No Preexisting Condition Limitation
1 advantage of purchasing mortgage life insurance is that a homeowner can receive a life insurance plan even if she’s recorded health problems. This applies to people that are turned down to routine life insurance policies because they have a preexisting health condition. Even in circumstances when an individual having a health problem qualifies for a term life insurance policy, the premium rates are generally higher. A homeowner can’t be denied coverage for mortgage life insurance despite her history. Most times is not required to purchase a policy. A mortgage life insurance plan may also insure your mortgage if you become disabled or suffer from a painful, chronic illness. However, homeowners should always read the fine print of this policy to make sure there are not any limitations.
Mortgage Loan Approval
Agreeing to buy mortgage life insurance can help make it feasible for you to be approved for a mortgage loan.
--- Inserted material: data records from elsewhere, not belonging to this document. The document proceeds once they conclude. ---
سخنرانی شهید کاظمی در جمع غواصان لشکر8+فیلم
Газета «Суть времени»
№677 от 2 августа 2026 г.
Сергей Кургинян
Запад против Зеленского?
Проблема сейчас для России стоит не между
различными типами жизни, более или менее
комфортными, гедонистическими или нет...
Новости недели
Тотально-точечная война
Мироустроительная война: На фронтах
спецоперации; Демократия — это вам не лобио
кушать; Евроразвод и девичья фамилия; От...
If you are putting a down payment of less than 20 percent on a home, the lender will probably require that you take out a mortgage life insurance policy or else your application for financing may be denied.
Cost
Broadly , mortgage life insurance is pricey. In reality, the rates for mortgage life insurance are typically greater than those for whole or term life insurance policies that you could purchase by yourself at a cheaper cost. Because mortgage life insurance is generally added to the cost of your monthly mortgage payment, this raises the amount of the payment.
Pays Off Just the Mortgage
Mortgage life insurance will pay off just your mortgage if you die. To put it differently, the bank or financial institution making the loan would be the only beneficiary. This means that your family members will still need money to pay off other debts that you have. If you don’t have any type of burial insurance, you’ll also need to cover the cost of the cost. Homeowners have the choice of purchasing both mortgage life insurance and a standard life insurance plan. This way you’ll have a policy to cover your mortgage and one to cover any other debts and expenses. If you decide to purchase just mortgage life insurance, your loved ones may not have sufficient coverage for debts and living expenses upon your passing. Another drawback of mortgage life insurance is that unlike other life insurance policies, you can’t borrow money from your policy.
Value Decreases Over Time
The premium for a mortgage life insurance policy does not reduce over time. A homeowner pays the exact same amount until the mortgage loan has been paid back in full. A drawback is that the value of loan life insurance actually decreases over time as you pay off your mortgage loan. The amount that the policy is worth will not be any greater than the amount you still owe on your home loan at the time you die.